EXERCISE GOAL: Reproduce the listing below in its entirety. Change nothing.

DATA FOR THIS EXERCISE:
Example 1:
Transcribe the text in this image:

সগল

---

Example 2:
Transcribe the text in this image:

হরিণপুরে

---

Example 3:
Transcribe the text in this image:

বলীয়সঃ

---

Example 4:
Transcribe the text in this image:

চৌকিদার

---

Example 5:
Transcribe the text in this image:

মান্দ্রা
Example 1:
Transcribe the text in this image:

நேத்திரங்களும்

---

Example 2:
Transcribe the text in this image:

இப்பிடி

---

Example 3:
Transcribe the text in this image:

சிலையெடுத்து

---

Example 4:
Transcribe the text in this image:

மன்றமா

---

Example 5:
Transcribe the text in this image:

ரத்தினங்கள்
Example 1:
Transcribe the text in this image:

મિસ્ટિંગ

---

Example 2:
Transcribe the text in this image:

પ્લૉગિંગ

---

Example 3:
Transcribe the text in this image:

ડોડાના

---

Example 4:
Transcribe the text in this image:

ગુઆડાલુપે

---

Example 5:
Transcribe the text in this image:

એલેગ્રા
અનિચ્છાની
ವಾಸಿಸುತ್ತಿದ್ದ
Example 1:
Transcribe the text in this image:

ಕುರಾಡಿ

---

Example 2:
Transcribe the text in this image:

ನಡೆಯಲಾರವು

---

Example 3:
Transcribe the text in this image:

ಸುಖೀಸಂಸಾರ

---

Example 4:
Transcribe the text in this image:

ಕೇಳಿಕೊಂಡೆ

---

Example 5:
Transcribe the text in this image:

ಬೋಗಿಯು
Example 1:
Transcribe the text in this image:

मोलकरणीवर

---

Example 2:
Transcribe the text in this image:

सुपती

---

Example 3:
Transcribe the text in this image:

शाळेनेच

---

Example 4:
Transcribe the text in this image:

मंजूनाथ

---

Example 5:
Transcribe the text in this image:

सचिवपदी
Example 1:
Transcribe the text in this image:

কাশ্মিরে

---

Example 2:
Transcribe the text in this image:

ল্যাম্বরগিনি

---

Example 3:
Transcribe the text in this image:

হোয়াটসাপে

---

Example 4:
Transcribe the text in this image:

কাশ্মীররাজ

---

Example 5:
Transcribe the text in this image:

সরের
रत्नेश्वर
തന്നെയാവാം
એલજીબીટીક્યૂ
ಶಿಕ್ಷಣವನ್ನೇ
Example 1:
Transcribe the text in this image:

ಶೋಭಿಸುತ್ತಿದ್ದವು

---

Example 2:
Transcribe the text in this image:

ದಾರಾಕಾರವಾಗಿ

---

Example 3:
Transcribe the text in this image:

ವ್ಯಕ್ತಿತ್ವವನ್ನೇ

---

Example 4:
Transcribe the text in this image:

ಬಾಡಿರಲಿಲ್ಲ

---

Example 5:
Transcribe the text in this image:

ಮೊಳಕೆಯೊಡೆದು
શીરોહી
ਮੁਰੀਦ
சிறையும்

RESPONSE BELOW:
Example 1:
Transcribe the text in this image:

সগল

---

Example 2:
Transcribe the text in this image:

হরিণপুরে

---

Example 3:
Transcribe the text in this image:

বলীয়সঃ

---

Example 4:
Transcribe the text in this image:

চৌকিদার

---

Example 5:
Transcribe the text in this image:

মান্দ্রা
Example 1:
Transcribe the text in this image:

நேத்திரங்களும்

---

Example 2:
Transcribe the text in this image:

இப்பிடி

---

Example 3:
Transcribe the text in this image:

சிலையெடுத்து

---

Example 4:
Transcribe the text in this image:

மன்றமா

---

Example 5:
Transcribe the text in this image:

ரத்தினங்கள்
Example 1:
Transcribe the text in this image:

મિસ્ટિંગ

---

Example 2:
Transcribe the text in this image:

પ્લૉગિંગ

---

Example 3:
Transcribe the text in this image:

ડોડાના

---

Example 4:
Transcribe the text in this image:

ગુઆડાલુપે

---

Example 5:
Transcribe the text in this image:

એલેગ્રા
અનિચ્છાની
ವಾಸಿಸುತ್ತಿದ್ದ
Example 1:
Transcribe the text in this image:

ಕುರಾಡಿ

---

Example 2:
Transcribe the text in this image:

ನಡೆಯಲಾರವು

---

Example 3:
Transcribe the text in this image:

ಸುಖೀಸಂಸಾರ

---

Example 4:
Transcribe the text in this image:

ಕೇಳಿಕೊಂಡೆ

---

Example 5:
Transcribe the text in this image:

ಬೋಗಿಯು
Example 1:
Transcribe the text in this image:

मोलकरणीवर

---

Example 2:
Transcribe the text in this image:

सुपती

---

Example 3:
Transcribe the text in this image:

शाळेनेच

---

Example 4:
Transcribe the text in this image:

मंजूनाथ

---

Example 5:
Transcribe the text in this image:

सचिवपदी
Example 1:
Transcribe the text in this image:

কাশ্মিরে

---

Example 2:
Transcribe the text in this image:

ল্যাম্বরগিনি

---

Example 3:
Transcribe the text in this image:

হোয়াটসাপে

---

Example 4:
Transcribe the text in this image:

কাশ্মীররাজ

---

Example 5:
Transcribe the text in this image:

সরের
रत्नेश्वर
തന്നെയാവാം
એલજીબીટીક્યૂ
ಶಿಕ್ಷಣವನ್ನೇ
Example 1:
Transcribe the text in this image:

ಶೋಭಿಸುತ್ತಿದ್ದವು

---

Example 2:
Transcribe the text in this image:

ದಾರಾಕಾರವಾಗಿ

---

Example 3:
Transcribe the text in this image:

ವ್ಯಕ್ತಿತ್ವವನ್ನೇ

---

Example 4:
Transcribe the text in this image:

ಬಾಡಿರಲಿಲ್ಲ

---

Example 5:
Transcribe the text in this image:

ಮೊಳಕೆಯೊಡೆದು
શીરોહી
ਮੁਰੀਦ
சிறையும்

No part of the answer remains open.